-- Task material follows --

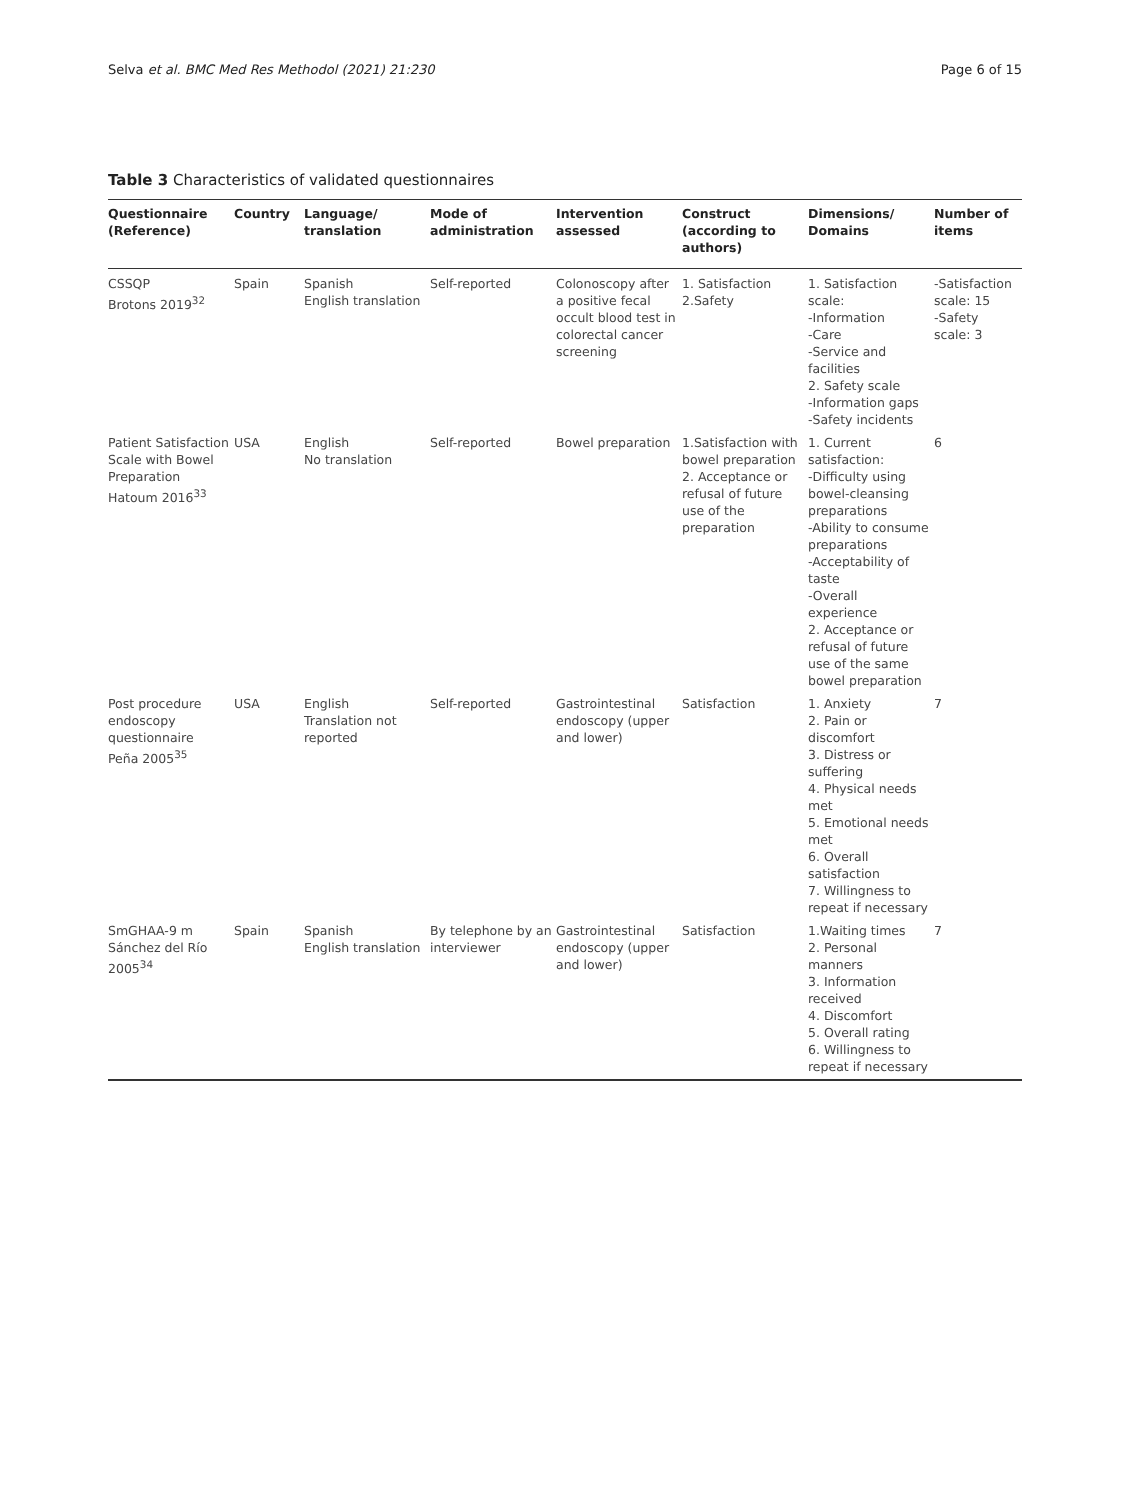Selva et al. BMC Med Res Methodol (2021) 21:230 Page 6 of 15
Table 3 Characteristics of validated questionnaires
| Questionnaire (Reference) | Country | Language/ translation | Mode of administration | Intervention assessed | Construct (according to authors) | Dimensions/ Domains | Number of items |
| --- | --- | --- | --- | --- | --- | --- | --- |
| CSSQP Brotons 2019<sup>32</sup> | Spain | Spanish English translation | Self-reported | Colonoscopy after a positive fecal occult blood test in colorectal cancer screening | 1. Satisfaction 2.Safety | 1. Satisfaction scale: -Information -Care -Service and facilities 2. Safety scale -Information gaps -Safety incidents | -Satisfaction scale: 15 -Safety scale: 3 |
| Patient Satisfaction Scale with Bowel Preparation Hatoum 2016<sup>33</sup> | USA | English No translation | Self-reported | Bowel preparation | 1.Satisfaction with bowel preparation 2. Acceptance or refusal of future use of the preparation | 1. Current satisfaction: -Difficulty using bowel-cleansing preparations -Ability to consume preparations -Acceptability of taste -Overall experience 2. Acceptance or refusal of future use of the same bowel preparation | 6 |
| Post procedure endoscopy questionnaire Peña 2005<sup>35</sup> | USA | English Translation not reported | Self-reported | Gastrointestinal endoscopy (upper and lower) | Satisfaction | 1. Anxiety 2. Pain or discomfort 3. Distress or suffering 4. Physical needs met 5. Emotional needs met 6. Overall satisfaction 7. Willingness to repeat if necessary | 7 |
| SmGHAA-9 m Sánchez del Río 2005<sup>34</sup> | Spain | Spanish English translation | By telephone by an interviewer | Gastrointestinal endoscopy (upper and lower) | Satisfaction | 1.Waiting times 2. Personal manners 3. Information received 4. Discomfort 5. Overall rating 6. Willingness to repeat if necessary | 7 |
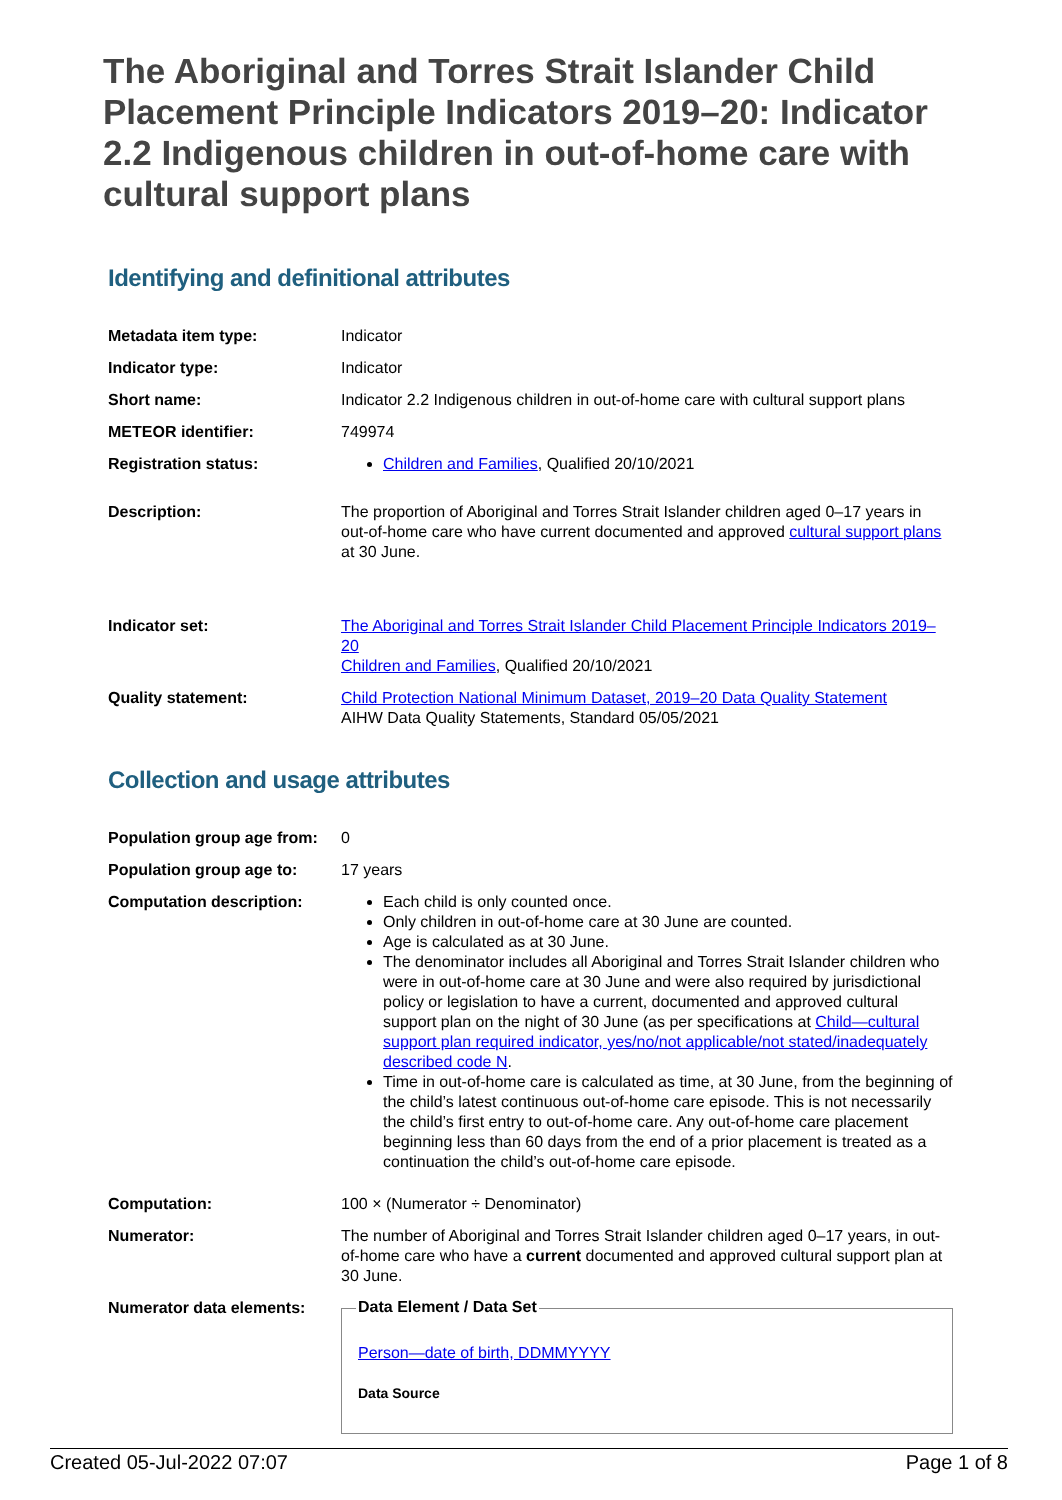The Aboriginal and Torres Strait Islander Child Placement Principle Indicators 2019–20: Indicator 2.2 Indigenous children in out-of-home care with cultural support plans
Identifying and definitional attributes
| Metadata item type: | Indicator |
| Indicator type: | Indicator |
| Short name: | Indicator 2.2 Indigenous children in out-of-home care with cultural support plans |
| METEOR identifier: | 749974 |
| Registration status: | Children and Families , Qualified 20/10/2021 |
| Description: | The proportion of Aboriginal and Torres Strait Islander children aged 0–17 years in out-of-home care who have current documented and approved cultural support plans at 30 June. |
| Indicator set: | The Aboriginal and Torres Strait Islander Child Placement Principle Indicators 2019–20 Children and Families , Qualified 20/10/2021 |
| Quality statement: | Child Protection National Minimum Dataset, 2019–20 Data Quality Statement AIHW Data Quality Statements, Standard 05/05/2021 |
Collection and usage attributes
| Population group age from: | 0 |
| Population group age to: | 17 years |
| Computation description: | Each child is only counted once. Only children in out-of-home care at 30 June are counted. Age is calculated as at 30 June. The denominator includes all Aboriginal and Torres Strait Islander children who were in out-of-home care at 30 June and were also required by jurisdictional policy or legislation to have a current, documented and approved cultural support plan on the night of 30 June (as per specifications at Child—cultural support plan required indicator, yes/no/not applicable/not stated/inadequately described code N . Time in out-of-home care is calculated as time, at 30 June, from the beginning of the child’s latest continuous out-of-home care episode. This is not necessarily the child’s first entry to out-of-home care. Any out-of-home care placement beginning less than 60 days from the end of a prior placement is treated as a continuation the child’s out-of-home care episode. |
| Computation: | 100 × (Numerator ÷ Denominator) |
| Numerator: | The number of Aboriginal and Torres Strait Islander children aged 0–17 years, in out-of-home care who have a current documented and approved cultural support plan at 30 June. |
| Numerator data elements: | Data Element / Data Set Person—date of birth, DDMMYYYY Data Source |
Created 05-Jul-2022 07:07 Page 1 of 8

-- Task material concluded --

Without any of the pictures, set the entries down again exactly as written.

Selva et al. BMC Med Res Methodol (2021) 21:230 Page 6 of 15
Table 3 Characteristics of validated questionnaires
| Questionnaire (Reference) | Country | Language/ translation | Mode of administration | Intervention assessed | Construct (according to authors) | Dimensions/ Domains | Number of items |
| --- | --- | --- | --- | --- | --- | --- | --- |
| CSSQP Brotons 2019<sup>32</sup> | Spain | Spanish English translation | Self-reported | Colonoscopy after a positive fecal occult blood test in colorectal cancer screening | 1. Satisfaction 2.Safety | 1. Satisfaction scale: -Information -Care -Service and facilities 2. Safety scale -Information gaps -Safety incidents | -Satisfaction scale: 15 -Safety scale: 3 |
| Patient Satisfaction Scale with Bowel Preparation Hatoum 2016<sup>33</sup> | USA | English No translation | Self-reported | Bowel preparation | 1.Satisfaction with bowel preparation 2. Acceptance or refusal of future use of the preparation | 1. Current satisfaction: -Difficulty using bowel-cleansing preparations -Ability to consume preparations -Acceptability of taste -Overall experience 2. Acceptance or refusal of future use of the same bowel preparation | 6 |
| Post procedure endoscopy questionnaire Peña 2005<sup>35</sup> | USA | English Translation not reported | Self-reported | Gastrointestinal endoscopy (upper and lower) | Satisfaction | 1. Anxiety 2. Pain or discomfort 3. Distress or suffering 4. Physical needs met 5. Emotional needs met 6. Overall satisfaction 7. Willingness to repeat if necessary | 7 |
| SmGHAA-9 m Sánchez del Río 2005<sup>34</sup> | Spain | Spanish English translation | By telephone by an interviewer | Gastrointestinal endoscopy (upper and lower) | Satisfaction | 1.Waiting times 2. Personal manners 3. Information received 4. Discomfort 5. Overall rating 6. Willingness to repeat if necessary | 7 |
The Aboriginal and Torres Strait Islander Child Placement Principle Indicators 2019–20: Indicator 2.2 Indigenous children in out-of-home care with cultural support plans
Identifying and definitional attributes
| Metadata item type: | Indicator |
| Indicator type: | Indicator |
| Short name: | Indicator 2.2 Indigenous children in out-of-home care with cultural support plans |
| METEOR identifier: | 749974 |
| Registration status: | Children and Families , Qualified 20/10/2021 |
| Description: | The proportion of Aboriginal and Torres Strait Islander children aged 0–17 years in out-of-home care who have current documented and approved cultural support plans at 30 June. |
| Indicator set: | The Aboriginal and Torres Strait Islander Child Placement Principle Indicators 2019–20 Children and Families , Qualified 20/10/2021 |
| Quality statement: | Child Protection National Minimum Dataset, 2019–20 Data Quality Statement AIHW Data Quality Statements, Standard 05/05/2021 |
Collection and usage attributes
| Population group age from: | 0 |
| Population group age to: | 17 years |
| Computation description: | Each child is only counted once. Only children in out-of-home care at 30 June are counted. Age is calculated as at 30 June. The denominator includes all Aboriginal and Torres Strait Islander children who were in out-of-home care at 30 June and were also required by jurisdictional policy or legislation to have a current, documented and approved cultural support plan on the night of 30 June (as per specifications at Child—cultural support plan required indicator, yes/no/not applicable/not stated/inadequately described code N . Time in out-of-home care is calculated as time, at 30 June, from the beginning of the child’s latest continuous out-of-home care episode. This is not necessarily the child’s first entry to out-of-home care. Any out-of-home care placement beginning less than 60 days from the end of a prior placement is treated as a continuation the child’s out-of-home care episode. |
| Computation: | 100 × (Numerator ÷ Denominator) |
| Numerator: | The number of Aboriginal and Torres Strait Islander children aged 0–17 years, in out-of-home care who have a current documented and approved cultural support plan at 30 June. |
| Numerator data elements: | Data Element / Data Set Person—date of birth, DDMMYYYY Data Source |
Created 05-Jul-2022 07:07 Page 1 of 8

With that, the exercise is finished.